The messages were always about failed NTLM connections.

Wni11 Connection 1   Wni11 Connection 2

Hours of analysis with three AIs (ChatGPT, Gemini, and Perplexity) had me checking all kinds of NTLM settings, SMB settings, cipher suites, etc. As far as I could see, all settings matched between the two laptops. One AI led towards the conclusion re. RDP that the TCP connection was failing before the authentication step, but I didn’t get far enough to confirm or fix that.

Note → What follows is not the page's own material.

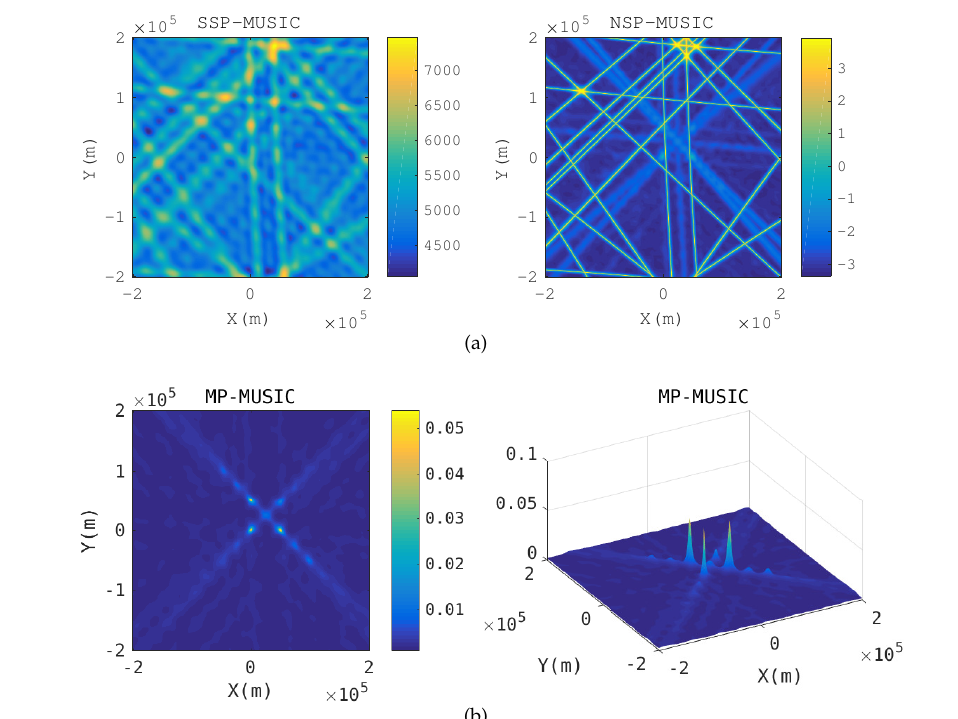
Figure 5. Spatial spectrum in baseband signal positioning. ( a ) Spatial spectrum of SSP-MUSIC and NSP-MUSIC ( b ) Spatial spectrum of Multi-path Propagation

Then Perplexity cited this obscure thread about how re-installing the Windows Server Essentials connector solved the problem:

https://learn.microsoft.com/en-us/answers/questions/3892952/authentication-failed-because-ntlm-authentication

Well yes, the failing laptop probably had the Essentials 2016 connector installed. I uninstalled it when I decommissioned the 2016 Essentials server. I tried re-installing it, but the installation won’t finish if there is no 2016 Essentials server on the network.

The thread referenced the 2012 R2 Essentials connector, specifically WSEClient-x64.msi, available here:

https://www.microsoft.com/en-us/download/details.aspx?id=40285&msockid=28f752d53ba962a734eb47e73a936349

I installed that on my “bad” Windows 11 24H2 laptop. The installation finished without any prompts for server name etc. After a reboot, both RDP and SMB started working again. Amazing.

Reference

These event logs, under Applications and Services Logs, are relevant for troubleshooting RDP connections:

Client side

  • Microsoft-Windows-TerminalServices-RDPClient/Operational
  • TerminalServices-ClientActiveXCore/Operational

Host (Target) side

  • Microsoft-Windows-TerminalServices-RemoteConnectionManager/Admin

And these more specific tips from Perplexity:

  • Microsoft-Windows-RemoteDesktopServices-RdpCoreTS/Operational

    • Look for errors around the time of your failed connection attempt. Event IDs like 143, 142, or 226 are relevant (especially related to connections, disconnects, and handshake failures).

  • Microsoft-Windows-TerminalServices-LocalSessionManager/Operational

    • Successful logins will yield events like ID 24 (disconnect), 25 (reconnect succeeded), and failures may appear as missed session starts.

  • Microsoft-Windows-TerminalServices-RemoteConnectionManager/Operational

    • Event ID 261 (“Listener RDP-Tcp received a connection”) appears even for failed handshakes—the server acknowledges an attempt, even if handshake fails.